Vivi e continuo lembrando
Na semana passada, escrevi um pequeno tratado das minhas memórias de infância e adolescência. E não é que teve gente que gostou e até teve suas lembranças despertadas também? Que bom, né? Não que a gente deva viver do passado, ele já foi, mas conservar frescos na memória os acontecimentos que fizeram parte da nossa história anterior, pode nos dar combustível para alimentar a caldeira do hoje e gerar fogo e energia para encararmos o futuro sem medo. Me deixou feliz a sensação de saber que muitos de nós viemos de um tempo em que o que nos era mais caro eram a simplicidade, a sinceridade e, por que não, a inocência. Mesmo o mais malandro da minha turma de Catanduva, seria um exemplo de ingenuidade nos dias de hoje. Foi um tempo em que a gente se dava generosamente para nós mesmos. É, a gente curtia o pouco que tinha. Sem dinheiro para ir nos bailes? Não era sócio do clube? E daí? Fazíamos brincadeiras dançantes na nossa casa mesmo, arrastando os móveis da sala para dentro do quarto, ligando a vitrolinha (Sonata) e tocando os discos que os amigos traziam de casa. Os meninos levavam o vinho (Sangue de Boi), a mãe arrumava umas frutas (maçãs e abacaxis), botava tudo num caldeirão grande e, trá-lá-lá, estava pronto o ponche. Quem quisesse tomar algo mais forte, ia na pinga com groselha vitaminada Milani.
As ruas eram decoradas por acácias e umas árvores que davam uns cachinhos de bolinhas verdes, que a gente colhia e saia guerreando com os colegas no caminho da escola. Quase todas as casas tinham muros baixos e jardins com rosinhas e hortênsias; os portões viviam abertos, o que resultava nuns carreirões vez por outra para fugir de cães pouco sociáveis.

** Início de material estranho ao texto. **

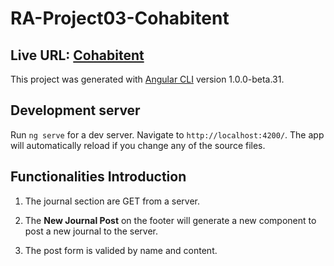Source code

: # RA-Project03-Cohabitent
## Live URL: [Cohabitent](https://cohabitent.firebaseapp.com/home) 
This project was generated with [Angular CLI](https://github.com/angular/angular-cli) version 1.0.0-beta.31.

## Development server
Run `ng serve` for a dev server. Navigate to `http://localhost:4200/`. The app will automatically reload if you change any of the source files.

## Functionalities Introduction

1. The journal section are GET from a server.

2. The **New Journal Post** on the footer will generate a new component to post a new journal to the server.

3. The post form is valided by name and content.


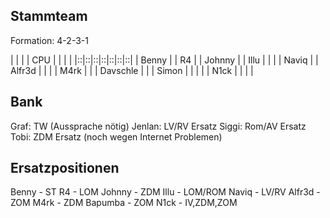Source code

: Stammteam
---
Formation: 4-2-3-1


| | | | CPU | | | |
|::|::|::|::|::|::|::|
| Benny | | R4 | | Johnny | | Illu |
| | | Naviq | | Alfr3d | | |
| M4rk | | | Davschle | | | Simon |
| | | | N1ck | | | |



Bank
---
Graf: TW (Aussprache nötig)
Jenlan: LV/RV Ersatz
Siggi: Rom/AV Ersatz
Tobi: ZDM Ersatz (noch wegen Internet Problemen)


Ersatzpositionen
---
Benny   - ST
R4      - LOM
Johnny  - ZDM
Illu    - LOM/ROM
Naviq   - LV/RV
Alfr3d  - ZOM
M4rk    - ZDM
Bapumba - ZOM
N1ck    - IV,ZDM,ZOM
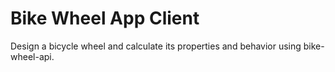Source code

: # Bike Wheel App Client

Design a bicycle wheel and calculate its properties and behavior using bike-wheel-api.

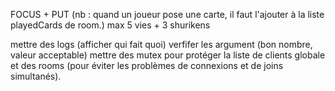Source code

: FOCUS + PUT (nb : quand un joueur pose une carte, il faut l'ajouter à la liste playedCards de room.)
max 5 vies + 3 shurikens

mettre des logs (afficher qui fait quoi)
verfifer les argument (bon nombre, valeur acceptable)
mettre des mutex pour protéger la liste de clients globale et des rooms (pour éviter les problèmes de connexions et de joins simultanés).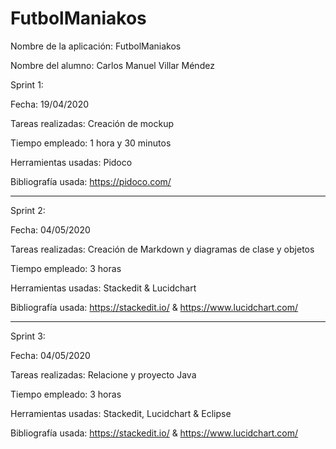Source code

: # FutbolManiakos

Nombre de la aplicación: FutbolManiakos

Nombre del alumno: Carlos Manuel Villar Méndez

Sprint 1:	
   
   Fecha: 19/04/2020	   
 
   Tareas realizadas: Creación de mockup

   Tiempo empleado: 1 hora y 30 minutos 	      

   Herramientas usadas: Pidoco	      

  Bibliografía usada: https://pidoco.com/

---------------------------------------------------------------------------------------
Sprint 2:

Fecha: 04/05/2020
 
Tareas realizadas: Creación de Markdown y diagramas de clase y objetos
 
  Tiempo empleado: 3 horas 
  
  Herramientas usadas: Stackedit & Lucidchart
  
  Bibliografía usada: https://stackedit.io/ & https://www.lucidchart.com/
  
---------------------------------------------------------------------------------------
Sprint 3:

Fecha: 04/05/2020
 
Tareas realizadas: Relacione y proyecto Java
 
  Tiempo empleado: 3 horas 
  
  Herramientas usadas: Stackedit, Lucidchart & Eclipse
  
  Bibliografía usada: https://stackedit.io/ & https://www.lucidchart.com/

Em quase todas as ruas havia um grande terrenos baldio, com o que chamávamos de pé de paina, que soltava uns cachos de algodão, bem como a famosa e popular 7 Copas, para nós fornecedora de uns coquinhos de gosto duvidoso, mas que todo moleque comia. Acho que aqui, em Votuporanga, também tinha máquina de arroz, que ficava coalhada de rolinhas que, Deus me perdoe, eram alvos fáceis para nossos estilingues criminosos. O atenuante era que sempre tinha um vizinho que ficava com as pombinhas mortas e, pasmem, as transformava na "mistura" do almoço.
Essas reminiscências são tão tangíveis que ainda sinto aqueles aromas tantos das árvores, o cheiro do capim margoso que virava flechas nas nossas brincadeiras de faroeste, o gosto bom e singular dos bolinhos de chuva, a sensação de liberdade que só experimentou quem correu na chuva e soltou barquinhos de papel na enxurrada. Mas, não me acho privilegiado, daqui uns trinta, quarenta anos, minhas netas também terão doces lembranças deste momento presente. No desfiladeiro das décadas, todos podem encontrar e emanar a essência da singularidade, da ingenuidade, da inocência, esses ingredientes que perfumam a vida. Viver é se misturar com o mundo e com os outros, fugindo das limitações dos círculos fechados, experimentar relações singulares, sempre pronto ao romper e reatar (a gente ficava de mau, mas no outro dia, ia chamar o amigo para brincar de bola na rua). Ter umas dezenas de anos na estante da vida potencializa o tempo distante e nos faz sentir de novo o sabor do reencontro com a gente mesmo e, à medida que o tempo passa, nós apuramos o sentido da existência.